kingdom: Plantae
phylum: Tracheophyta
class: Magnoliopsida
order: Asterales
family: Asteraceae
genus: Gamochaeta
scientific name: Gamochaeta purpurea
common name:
==
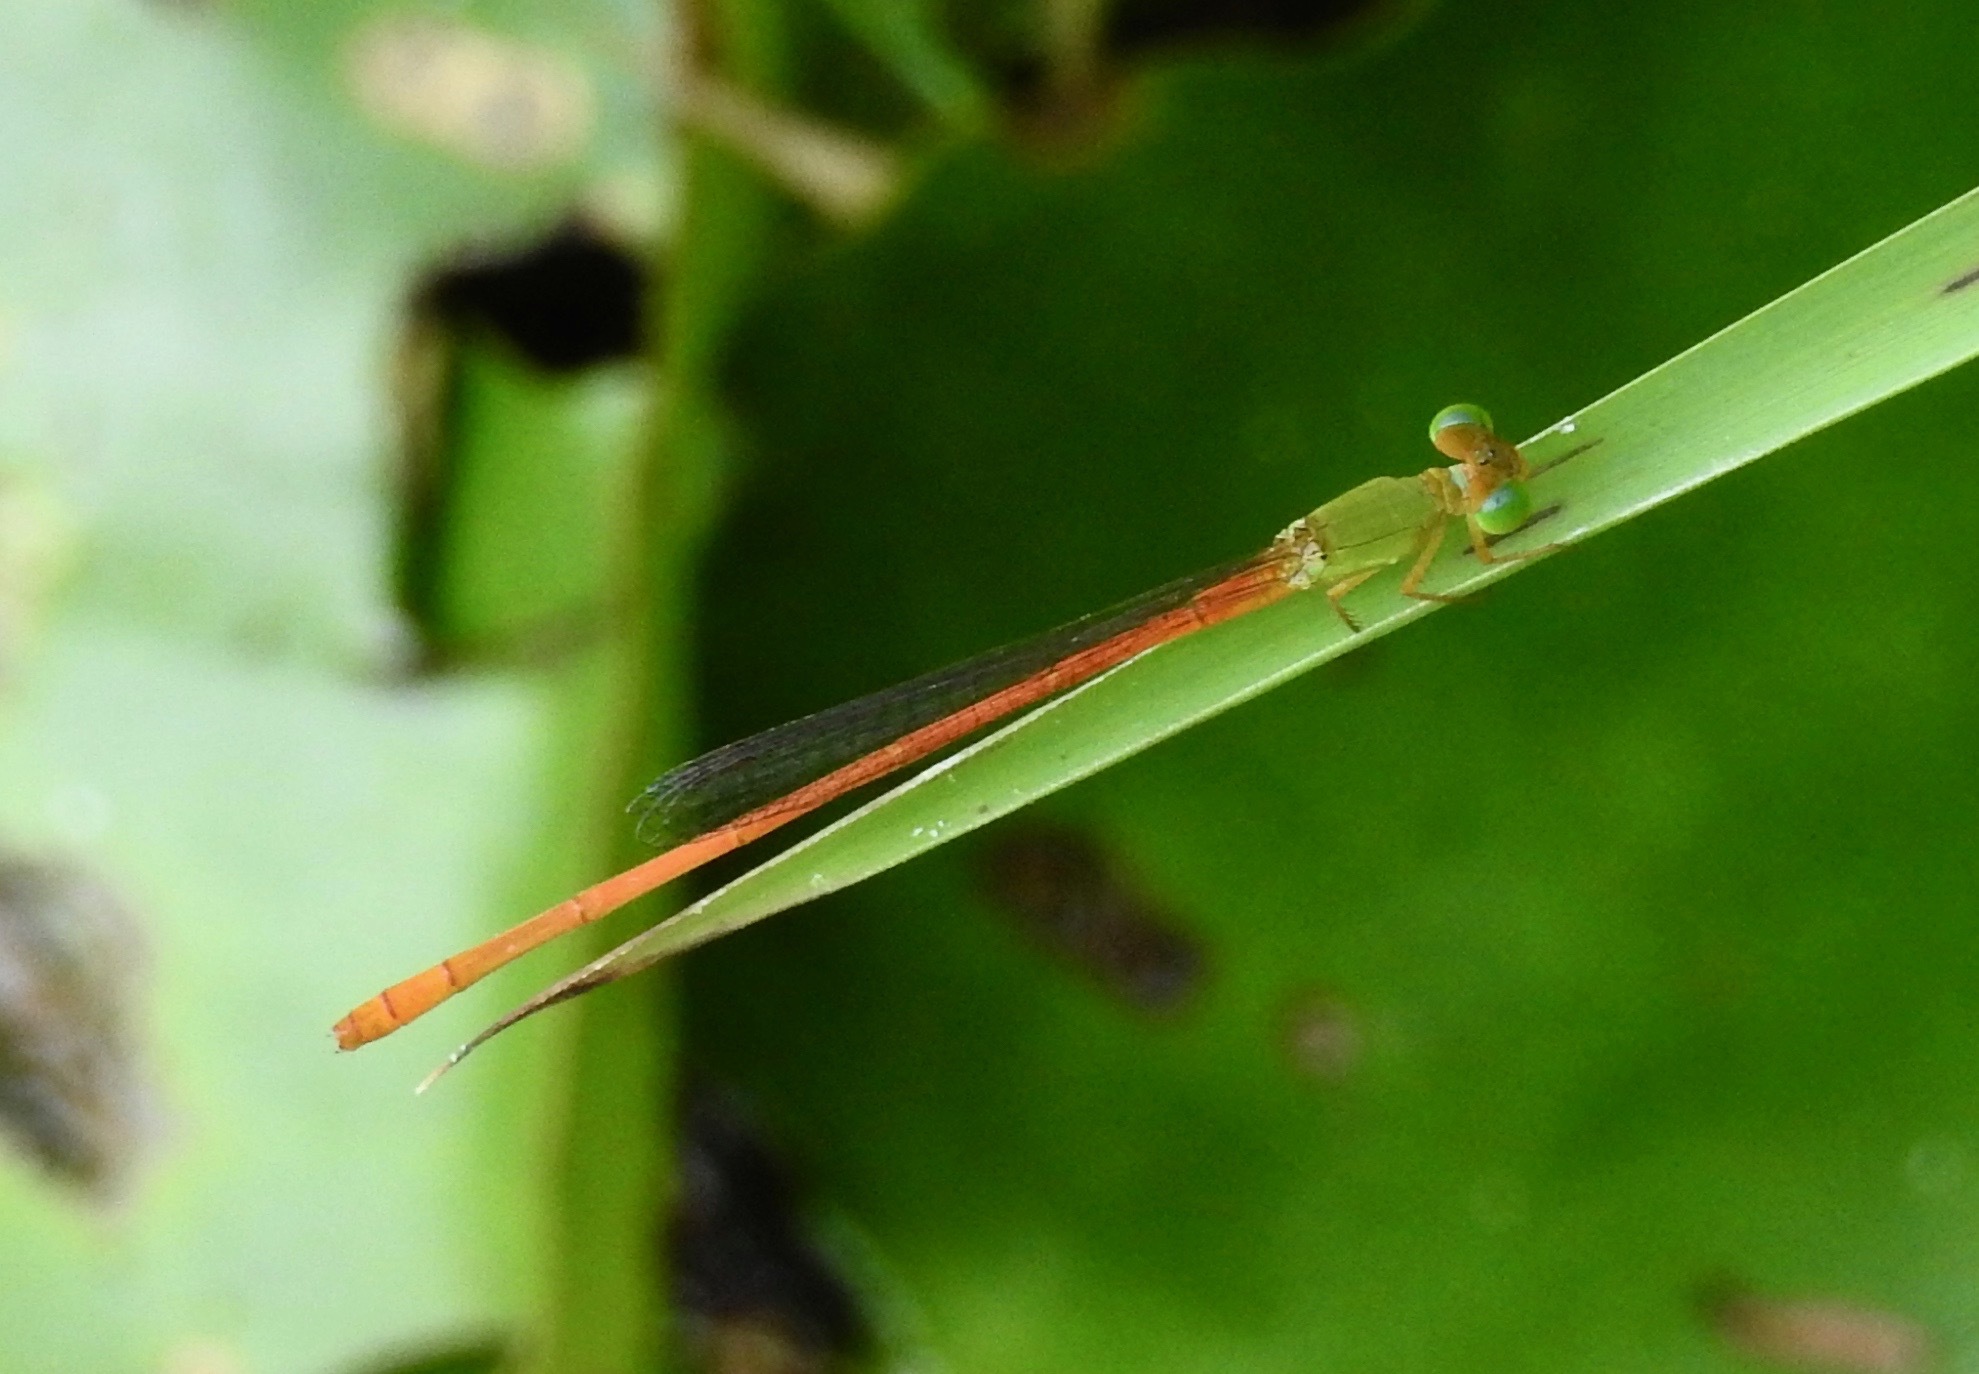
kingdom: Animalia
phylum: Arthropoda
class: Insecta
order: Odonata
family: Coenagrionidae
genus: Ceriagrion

▸ **EXERCISE DIRECTIONS**
Lay out the listing, everything from the line containing "kingdom: Plantae" down to the line containing "scientific name: Gamochaeta purpurea", as a two-column CSV with the headers field and entry. Give one row per line, with the line's text in one quoted field and its answer in the other, and any line breaks turned into spaces.

▸ **EXERCISE RESPONSE**
field,entry
"kingdom:","Plantae"
"phylum:","Tracheophyta"
"class:","Magnoliopsida"
"order:","Asterales"
"family:","Asteraceae"
"genus:","Gamochaeta"
"scientific name:","Gamochaeta purpurea"